Penulis: Christhoper Natanael Raja
TVRINews, Jakarta
Wakil Menteri Hukum (Wamenkum) Edward Omar Sharif Hiariej (Eddy Hiariej) menegaskan pembaruan Kitab Undang-Undang Hukum Acara Pidana (KUHAP) justru memperkuat mekanisme checks and balances dalam sistem peradilan pidana, sekaligus membantah anggapan kepolisian akan memiliki kewenangan tanpa pengawasan.
Menurut Eddy, desain KUHAP baru menempatkan pengawasan sebagai prinsip utama, baik melalui hubungan antarlembaga penegak hukum maupun mekanisme hukum yang dapat diakses masyarakat.
“Tidak benar kalau dikatakan polisi menjadi super power.
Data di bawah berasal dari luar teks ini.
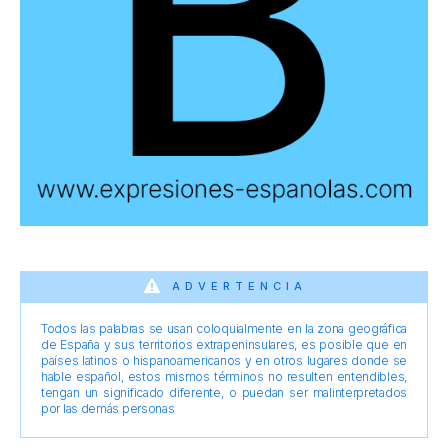
ADVERTENCIA
Todos las palabras se usan coloquialmente en la zona geográfica
de España y sus territorios extrapeninsulares, es posible que en
países latinos o hispanoamericanos y en otros lugares donde se
hable español, estos mismos términos no resulten entendibles,
tengan un significado diferente, o puedan ser malinterpretados
por las demás personas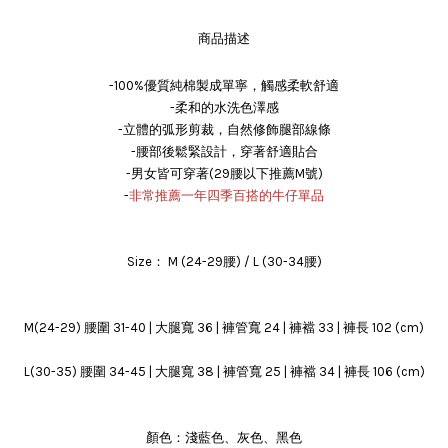
商品描述
-100%優質純棉製成單寧，觸感柔軟舒適
-柔和的水洗色澤感
-立體的弧形剪裁，自然修飾腿部線條
-腰部後鬆緊設計，穿著舒適貼合
-男女皆可穿著(29腰以下推薦M號)
-
非常推薦一年四季百搭的牛仔單品
Size： M (24-29腰) / L (30-34腰)
M(24-29) 腰圍 31-40 | 大腿寬 36 | 褲管寬 24 | 褲襠 33 | 褲長 102 (cm)
L(30-35) 腰圍 34-45 | 大腿寬 38 | 褲管寬 25 | 褲襠 34 | 褲長 106 (cm)
顏色：淺藍色、灰色、黑色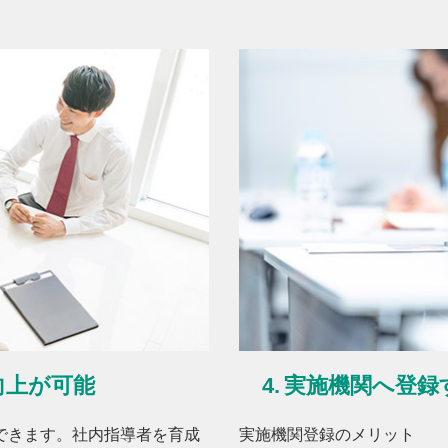
向上が可能
実施機関へ登録
できます。社内指導者を育成
実施機関登録のメリット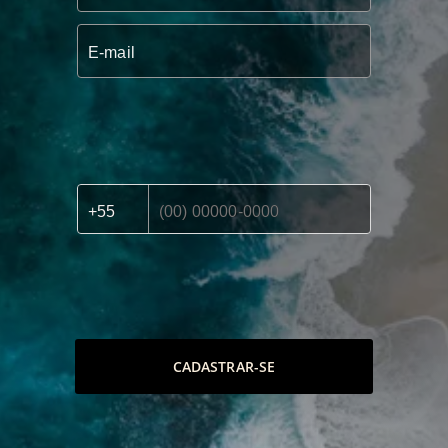
CADASTRAR-SE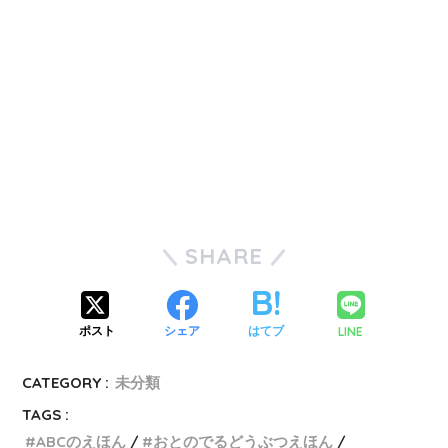
SHARE
LINE
ポスト
シェア
はてブ
CATEGORY :
未分類
TAGS :
ABCのえほん
おとのでるどうぶつえほん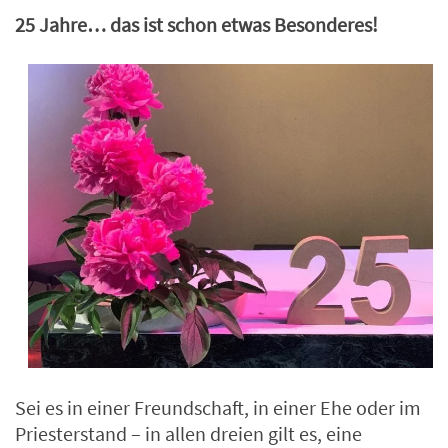
25 Jahre… das ist schon etwas Besonderes!
Sei es in einer Freundschaft, in einer Ehe oder im
Priesterstand – in allen dreien gilt es, eine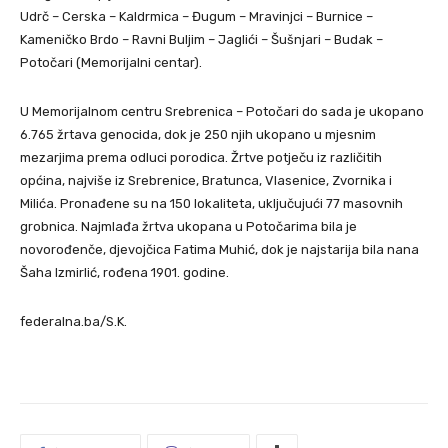
Udrč – Cerska – Kaldrmica – Đugum – Mravinjci – Burnice –
Kameničko Brdo – Ravni Buljim – Jaglići – Šušnjari – Budak –
Potočari (Memorijalni centar).
U Memorijalnom centru Srebrenica – Potočari do sada je ukopano
6.765 žrtava genocida, dok je 250 njih ukopano u mjesnim
mezarjima prema odluci porodica. Žrtve potječu iz različitih
općina, najviše iz Srebrenice, Bratunca, Vlasenice, Zvornika i
Milića. Pronađene su na 150 lokaliteta, uključujući 77 masovnih
grobnica. Najmlađa žrtva ukopana u Potočarima bila je
novorođenče, djevojčica Fatima Muhić, dok je najstarija bila nana
Šaha Izmirlić, rođena 1901. godine.
federalna.ba/S.K.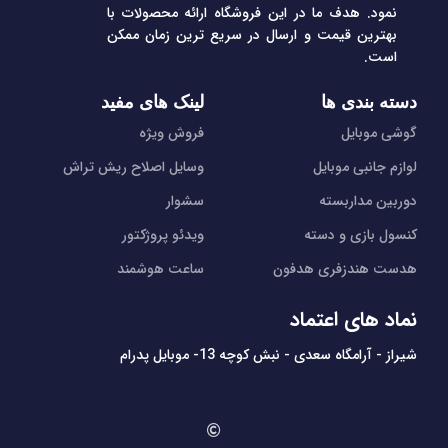
نمود. هدف ما در این فروشگاه ارائه محصولات با
بهترین قیمت و ارسال در سریع ترین زمان ممکن
است.
دسته بندی ها
لینک های مفید
گوشی موبایل
فروش ویژه
لوازم جانبی موبایل
وسایل اصلاح ریش تراش
دوربین مداربسته
سشوار
کنسول بازی و دسته
ویدئو پروژکتور
هدست هندزفری هدفون
ساعت هوشمند
نماد های اعتماد
شیراز - آرامگاه سعدی - نبش کوچه 13- موبایل پدرام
Dalam KUHAP baru, kontrol terhadap penyidik itu sangat ketat,” ujar Eddy di Kantor Kementerian Hukum, Jakarta, Senin, 5 Januari 2026.
Ia menjelaskan pengawasan pertama datang dari hubungan koordinasi antara penyidik dan penuntut umum.
Dalam skema baru, jaksa memiliki peran pengendali yang kuat terhadap proses penyidikan, sehingga tidak ada lagi perkara yang dapat digantung tanpa kejelasan.
“Sekarang polisi tidak bisa berjalan sendiri. Setiap tahapan penyidikan terikat pada koordinasi dengan penuntut umum, dengan batas waktu yang tegas,” kata Eddy.
Pengawasan kedua dilakukan melalui perluasan objek praperadilan. Selain menguji keabsahan upaya paksa, praperadilan kini dapat digunakan untuk mengoreksi kelambanan penanganan perkara, perbedaan keputusan penahanan antara penyidik dan jaksa, hingga penyitaan barang yang tidak berkaitan dengan tindak pidana.
“Semua upaya paksa kunci itu bisa diuji di praperadilan. Ini bentuk kontrol yudisial yang nyata,” ucap Eddy.
Eddy juga menyoroti kewajiban penggunaan kamera pengawas dalam pemeriksaan sebagai instrumen pengawasan langsung terhadap perilaku aparat penegak hukum.
Kamera tersebut, kata dia, bertujuan memastikan tidak terjadi penyiksaan, intimidasi, atau tindakan tidak manusiawi terhadap tersangka, korban, maupun saksi.
Lebih jauh, KUHAP baru secara eksplisit melarang penyidik dan penuntut umum bertindak sewenang-wenang atau merendahkan martabat manusia.
Pelanggaran atas ketentuan ini tidak hanya berdampak etik, tetapi juga dapat berujung pada sanksi pidana.
“Ini bukan sekadar imbauan moral. Ada konsekuensi hukum yang tegas,” tutur Eddy.
Selain itu, peran advokat diperkuat sebagai bagian dari sistem pengawasan. Advokat berhak mendampingi klien sejak tahap penyelidikan dan dapat mengajukan keberatan yang wajib dilampirkan dalam berita acara pemeriksaan.
“Dengan adanya catatan keberatan itu, hakim bisa menilai bagaimana proses pemeriksaan berlangsung sejak awal,” kata Eddy.
Eddy menegaskan seluruh pengaturan tersebut menunjukkan KUHAP baru dibangun dengan prinsip keseimbangan kekuasaan, bukan dominasi satu lembaga.
“Checks and balances itu inti dari sistem peradilan pidana yang sehat. Itulah yang ingin diwujudkan melalui KUHAP baru,” ujar Eddy.